Montréal, le 6 juin 2013 – La Fédération des travailleurs et travailleuses du Québec (FTQ) ne peut que déplorer une fois de plus l’acharnement du gouvernement conservateur contre les travailleurs et les travailleuses. Le projet de loi privé (C-525), déposé par un député conservateur, prévoit entre autres l’obligation de tenir un vote secret pour ceux et celles qui, sous juridiction fédérale, désirent se syndiquer.

« À la FTQ, nous ne sommes pas naïfs, nous savons bien que par ce projet de loi les conservateurs tentent de faire diversion sur tous les scandales qui les affligent. Ce projet idéologique ne vise qu’à s’attaquer au droit des travailleurs de choisir librement leurs représentants syndicaux. En décrétant un vote obligatoire, le gouvernement ouvre la porte à l’intimidation, la menace et les congédiements arbitraires. L’opinion publique n’est pas dupe, ce gouvernement est au bout du rouleau », a déclaré le secrétaire général de la FTQ, Daniel Boyer.

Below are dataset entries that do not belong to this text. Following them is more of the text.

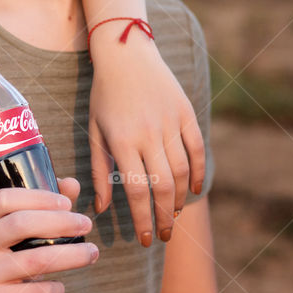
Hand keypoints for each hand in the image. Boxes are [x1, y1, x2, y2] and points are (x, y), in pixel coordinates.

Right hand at [0, 178, 97, 292]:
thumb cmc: (6, 260)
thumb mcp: (16, 232)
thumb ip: (43, 205)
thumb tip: (71, 184)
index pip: (3, 199)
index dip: (38, 197)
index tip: (67, 202)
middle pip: (20, 224)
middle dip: (60, 221)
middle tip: (85, 224)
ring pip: (35, 259)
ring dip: (72, 254)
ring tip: (91, 252)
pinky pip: (37, 292)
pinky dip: (56, 288)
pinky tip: (60, 286)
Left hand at [88, 33, 205, 246]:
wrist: (126, 54)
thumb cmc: (104, 94)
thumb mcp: (94, 130)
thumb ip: (99, 170)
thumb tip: (100, 207)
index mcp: (122, 140)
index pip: (137, 191)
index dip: (143, 219)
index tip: (145, 239)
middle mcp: (149, 133)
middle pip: (163, 186)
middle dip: (164, 217)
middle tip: (164, 236)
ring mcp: (170, 122)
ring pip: (182, 171)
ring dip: (179, 199)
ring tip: (172, 214)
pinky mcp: (186, 113)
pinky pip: (197, 149)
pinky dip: (198, 173)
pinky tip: (192, 191)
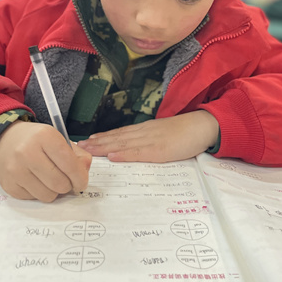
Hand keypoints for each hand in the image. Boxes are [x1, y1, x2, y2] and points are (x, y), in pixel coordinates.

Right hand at [0, 121, 91, 201]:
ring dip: (54, 192)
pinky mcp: (9, 185)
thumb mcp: (59, 139)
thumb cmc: (38, 141)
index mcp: (45, 136)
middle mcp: (27, 152)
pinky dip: (40, 193)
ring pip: (48, 195)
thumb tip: (85, 172)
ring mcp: (15, 170)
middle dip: (68, 186)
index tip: (82, 183)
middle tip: (67, 181)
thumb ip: (77, 155)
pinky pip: (34, 199)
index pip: (69, 164)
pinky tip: (36, 181)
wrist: (5, 140)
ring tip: (51, 180)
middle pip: (59, 183)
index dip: (80, 177)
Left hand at [77, 110, 218, 162]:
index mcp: (145, 130)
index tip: (86, 140)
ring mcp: (151, 140)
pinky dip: (124, 154)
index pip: (119, 133)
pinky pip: (139, 152)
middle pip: (116, 137)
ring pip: (123, 144)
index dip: (102, 137)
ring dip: (104, 147)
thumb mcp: (164, 134)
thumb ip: (150, 139)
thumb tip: (134, 148)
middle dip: (97, 143)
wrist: (203, 125)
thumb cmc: (186, 132)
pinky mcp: (160, 149)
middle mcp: (144, 132)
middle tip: (78, 147)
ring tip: (87, 150)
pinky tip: (112, 156)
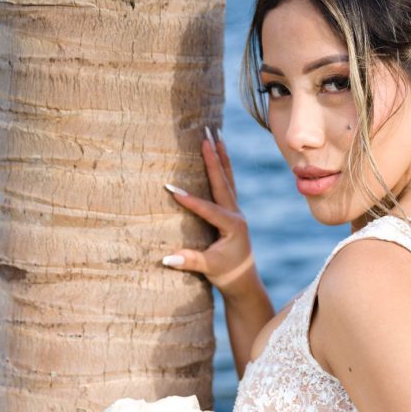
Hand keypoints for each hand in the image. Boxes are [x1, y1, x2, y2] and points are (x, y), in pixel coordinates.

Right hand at [162, 128, 256, 299]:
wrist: (243, 279)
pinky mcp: (231, 210)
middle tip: (205, 135)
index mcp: (232, 226)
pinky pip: (227, 182)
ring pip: (227, 178)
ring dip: (221, 155)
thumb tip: (167, 259)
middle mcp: (236, 213)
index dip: (190, 200)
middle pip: (223, 182)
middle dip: (213, 158)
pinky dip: (222, 166)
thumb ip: (190, 262)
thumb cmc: (226, 274)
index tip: (171, 188)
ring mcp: (235, 210)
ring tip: (216, 132)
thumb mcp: (208, 269)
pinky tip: (218, 151)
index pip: (208, 209)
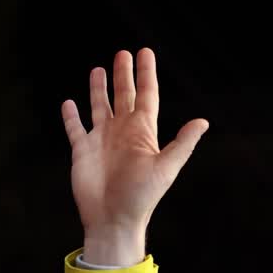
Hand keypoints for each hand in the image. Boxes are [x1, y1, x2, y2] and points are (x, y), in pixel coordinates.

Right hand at [61, 48, 208, 265]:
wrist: (114, 220)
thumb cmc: (142, 197)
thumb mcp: (166, 168)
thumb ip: (183, 143)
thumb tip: (204, 121)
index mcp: (142, 132)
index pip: (146, 95)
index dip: (146, 74)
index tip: (145, 53)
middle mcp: (122, 132)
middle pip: (124, 96)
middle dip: (123, 75)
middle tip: (123, 53)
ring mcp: (102, 141)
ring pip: (100, 107)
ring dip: (99, 89)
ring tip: (98, 69)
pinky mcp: (83, 151)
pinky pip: (75, 128)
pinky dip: (71, 116)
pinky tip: (68, 103)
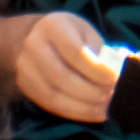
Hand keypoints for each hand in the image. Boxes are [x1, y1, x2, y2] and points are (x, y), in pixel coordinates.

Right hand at [8, 7, 125, 125]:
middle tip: (111, 97)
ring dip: (83, 107)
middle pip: (62, 77)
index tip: (114, 79)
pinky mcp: (25, 85)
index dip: (96, 70)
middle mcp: (34, 45)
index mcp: (53, 26)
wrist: (34, 36)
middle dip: (90, 91)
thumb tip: (112, 73)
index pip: (75, 52)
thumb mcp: (85, 31)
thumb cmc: (69, 34)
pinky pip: (49, 105)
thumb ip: (98, 49)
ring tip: (104, 110)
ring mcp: (25, 67)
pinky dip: (72, 112)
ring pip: (54, 95)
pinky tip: (90, 113)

« En signant des cartes d’adhésion, les travailleurs et travailleuses se prononcent déjà en faveur de l’implantation ou non d’une organisation syndicale afin de défendre leurs droits. Le fait d’adhérer ou non à un syndicat est un choix démocratique qui ne concerne que les travailleurs. Un vote obligatoire laisse les coudées franches aux employeurs qui voudront faire pression pour stopper le processus de syndicalisation. La FTQ entend bien faire entendre sa voix afin de bloquer l’adoption d’une telle législation » a conclu le secrétaire général.

La FTQ, la plus grande centrale syndicale au Québec, représente plus de 600 000 travailleurs et travailleuses.